Resistance genes, chromosomal mutations defining quinolone resistance, serotype, fimH subtype, multilocus sequence typing (MLST), and virulence genes of ciprofloxacin-resistant E. coli strains were analyzed using ResFinder 4.0, PointFinder, SerotypeFinder 2.0, FimTyper 1.0, MLST 2.0, and VirulenceFinder 2.0 tools, from the Center for Genomic Epidemiology (CGE) (https://cge.cbs.dtu.dk/services/). E. coli phylogenetic grouping was performed using the ClermonTyping tool (Beghain et al., 2018). Insertion sequence elements were identified using ISfinder (https://isfinder.biotoul.fr/). All drafts and ST-relevant genomes from Enterobase (Zhou et al., 2020) were submitted to kSNP3.0 (Gardner et al., 2015) for single nucleotide polymorphism (SNP) identification, then used to construct a phylogenetic tree with 100 bootstraps which was later visualized using the iTOL website (https://itol.embl.de/). Sequence comparison and map generation were performed using BLAST and Easyfig v2.1 (Sullivan et al., 2011), respectively. Strains were classified as extraintestinal pathogenic E. coli (ExPEC) if they exhibited positivity ≥2 for the following: papAH and/or papC (P fimbriae), sfa-focDE (S and F1C fimbriae), afa-draBC (Dr-binding adhesins), iutA (aerobactin siderophore system), and kpsM II (group 2 capsules). Strains were classified as uropathogenic E. coli (UPEC) if they showed a positivity ≥2 for chuA (heme uptake), fyuA (yersiniabactin siderophore system), vat (vacuolating toxin), and yfcV (adhesin) (Malberg et al., 2020).

Statistical Analysis

Categorical variables were assessed using two-tailed chi-square or Fisher exact tests, where appropriate. Data followed by P ≤ 0.05 were considered statistically significant.

Results

Antimicrobial Susceptibility Testing

The results of resistant rates of individual antibiotics after antimicrobial susceptibility testing among the studied isolates are shown in . Summarily, a majority of the isolates were highly resistant to tetracycline (58.9%), followed by ampicillin (54.0%) and trimethoprim/sulphurmethoxazole (47.5%). On the other hand, low resistance was observed in the isolates to ceftazidime (0.3%), whereas no isolate was resistant to imipenem (0.0%). Almost half of the isolates (n= 293, 49.2%) were resistant to three or more different antibiotics, typical of multidrug resistance.

Table 1

MIC profiles of 10 antibiotics against 596 Escherichia coli strains isolated from rectal swab samples collected from 736 children.

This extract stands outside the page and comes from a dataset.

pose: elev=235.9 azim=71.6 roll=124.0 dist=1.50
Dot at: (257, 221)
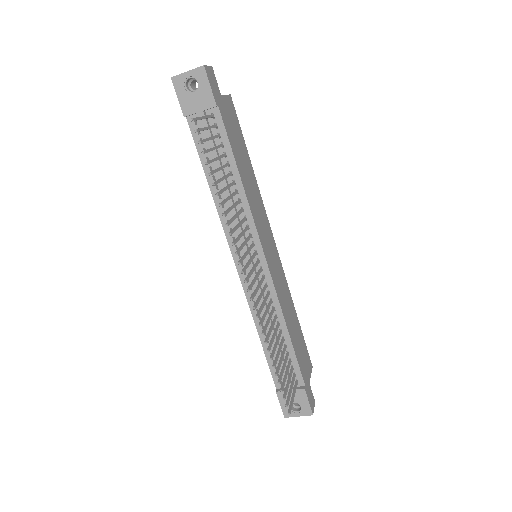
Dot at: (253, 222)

Antimicrobial category	Antimicrobial agent	MIC (μg/ml)			% Resistant
		50%	90%	Range
Aminoglycosides	Gentamicin	≤1	32	≤1-≥32	26.2
Penicillins	Ampicillin	64	≥64	≤2-≥64	54.0
Penicillins +β-lactamase inhibitors	Ampicillin/Sulbactam	8	32	≤2-≥64	12.6
Extended-spectrum cephalosporins	Ceftazidime	≤1	2	≤1-≥32	0.3
	Cefotaxime	≤0.25	≥8	≤0.25-≥8	16.3
Carbapenems	Imipenem	0.25	0.5	≤0.25-1	0.0
Fluoroquinolones	Ciprofloxacin	0.25	16	≤0.03-≥32	17.6
Tetracyclines	Tetracycline	≥32	≥32	≤1-≥32	58.9
Phenicols	Chloramphenicol	8	≥64	≤2-≥64	14.9
Folate pathway inhibitors	Trimethoprim/Sulfamethoxazole	0.5	≥8	≤0.25-≥8	47.5

MLST and Phylogenetic Group

A total of 113 ciprofloxacin-non-susceptible E. coli isolates were selected for whole genome sequencing. Phylogenetically, these strains were broadly distributed into the following groups: B2 (38.1%), A (31.0%), F (8.8%), B1 (8.0%), D (8.0%), G (2.7%), C (1.8%), and E (1.8%). The results from in silico MLST analysis revealed 35 different STs, including 3 novel ones (ST11494-11496) which have been submitted to Enterobase. ST1193 (25.7%), ST773 (13.3%), ST648 (8.8%) and ST131 (7.1%) were the most prevalent, accounting for 54.9% of the 113 E. coli isolates. Moreover, ST131 and ST1193 belonged to phylogenetic group B2, while ST648 and ST773 belonged to groups F and group A, respectively ( ).

Figure 1

Phylogenetic tree and genomic characteristics of 113 Escherichia coli isolates. Solid and hollow signs indicate presence and absence of acquired resistance genes and chromosomal mutations in quinolone-resistance-determining-regions (QRDR), respectively.

Serogroup and fimH Type

Among 113 E. coli strains, 25 O serogroups and 20 fimH types were identified. The most prevalent O serogroup was O75 (24.8%), followed by O1 (13.3%), O25 (9.7%), and O21 (9.7%). In addition, fimH allele subtyping analysis showed that fimH64 was the most frequent subtype (25.7%), followed by fimH27 (9.7%), fimH54 (6.2%), and fimH30 (5.3%). Notably, almost all of the ST1193 isolates belonged to the O75-fimH64 type, while most of the ST648 and ST773 isolates belonged to O1 and O21 serogroups, respectively. For ST131 isolates, there were two major serogroup-fimH types, namely O25-fimH30 and O16-fimH41.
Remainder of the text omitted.